_TEXT_
────────────────────

People-watching helps this actress

When Sylvia Thompson does her walking in Normal Heights, “There is always somebody to watch,” she says, “and that’s good for thinking about a character.” Thompson has worked in San Diego as a professional actor for 30 years. She moved to Normal Heights ten years ago.

After an Old Globe Theatre performance, the San Diego Theatre Critics Circle named Thompson its 2015 actor of the year. Thompson emails me that, on her 11th birthday, she was bitten by the theater bug when her mother took her to see The King and I.

Later, Thompson speaks with me in the Normal Heights Starbucks. She got her first local role at a dinner club in Spring Valley, where she performed in Agatha Christie’s Mousetrap. “Then I moved downtown to the Old Globe and the San Diego Repertory Theatre. There’s not one professional theater in San Diego I haven’t worked at. Theater’s been good to me here. No theater is making it on audiences, that’s for sure. But I’m a union actor receiving union wages.... But during the day I also teach kids in Coronado and National City.”

────────────────────

_RECORDS FOR THIS EXERCISE_
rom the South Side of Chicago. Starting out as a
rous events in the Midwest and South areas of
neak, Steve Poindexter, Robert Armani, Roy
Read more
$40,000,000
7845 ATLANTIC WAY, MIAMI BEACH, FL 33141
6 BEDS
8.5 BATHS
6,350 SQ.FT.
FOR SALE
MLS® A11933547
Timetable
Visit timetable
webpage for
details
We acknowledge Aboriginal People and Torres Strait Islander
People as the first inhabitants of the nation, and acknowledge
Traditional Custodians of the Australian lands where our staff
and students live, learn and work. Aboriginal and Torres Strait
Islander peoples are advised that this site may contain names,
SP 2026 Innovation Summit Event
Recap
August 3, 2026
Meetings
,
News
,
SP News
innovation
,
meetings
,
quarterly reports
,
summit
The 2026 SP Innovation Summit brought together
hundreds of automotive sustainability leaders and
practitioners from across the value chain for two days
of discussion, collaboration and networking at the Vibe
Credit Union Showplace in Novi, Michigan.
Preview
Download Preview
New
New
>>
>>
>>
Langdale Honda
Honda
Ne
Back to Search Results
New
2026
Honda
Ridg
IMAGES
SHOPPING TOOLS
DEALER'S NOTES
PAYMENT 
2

────────────────────

_LIST OF TASKS_
a. Rewrite the records as a JSON list of strings, one string per line, starting at the first line of the records and going on through the line with "MLS® A11933547". Leave out blank lines.
b. Extend the piece about actress Sylvia Thompson from the point where it stops.
The text and the records have nothing to do with each other.

_OUTPUTS FOR THE TASKS_
a.
[
  "rom the South Side of Chicago. Starting out as a",
  "rous events in the Midwest and South areas of",
  "neak, Steve Poindexter, Robert Armani, Roy",
  "Read more",
  "$40,000,000",
  "7845 ATLANTIC WAY, MIAMI BEACH, FL 33141",
  "6 BEDS",
  "8.5 BATHS",
  "6,350 SQ.FT.",
  "FOR SALE",
  "MLS® A11933547"
]

b.
Stage fright is “one of the things I help them get rid of. I’ve never had that problem, not a single time. Not that I don’t get nervous when performing. But I love performing for live audiences and getting their feedback. It’s electric.”

From Russia to Adams

Ksusha Morgan, née Filipishina, and Anastasia Voroshilina took separate paths from Russia which converged in Normal Heights where they tend bar at Triple Crown Pub.

Two Russian-American young women who tend bar at Triple Crown Pub, a sports bar on Adams Avenue, also like walking the avenue. They sometimes each take a turn pushing a stroller and showing off a new baby girl. The child belongs to Ksusha Morgan, née Filipishina. To help me pronounce her first name, she tells me, “All letters are sounded in Russian.”

“Normal Heights feels like a very nonjudgmental place in many ways,” says Ksusha. “For example, in this neighborhood you can wear anything you like and people won’t care.”

It may sound trivial, but much of her sentiment derives from a comparison to the way it was in Russia, the country of her birth, in the late 1990s. Suddenly, as a nascent capitalist economy was taking hold, consumer goods were proliferating and a one-upmanship set into people’s habits of buying clothes, a reaction against attitudes in the former Soviet Union when everyone was expected to wear the same things. Ksusha knows about those “bad old days” largely through hearsay. She is 27 years old.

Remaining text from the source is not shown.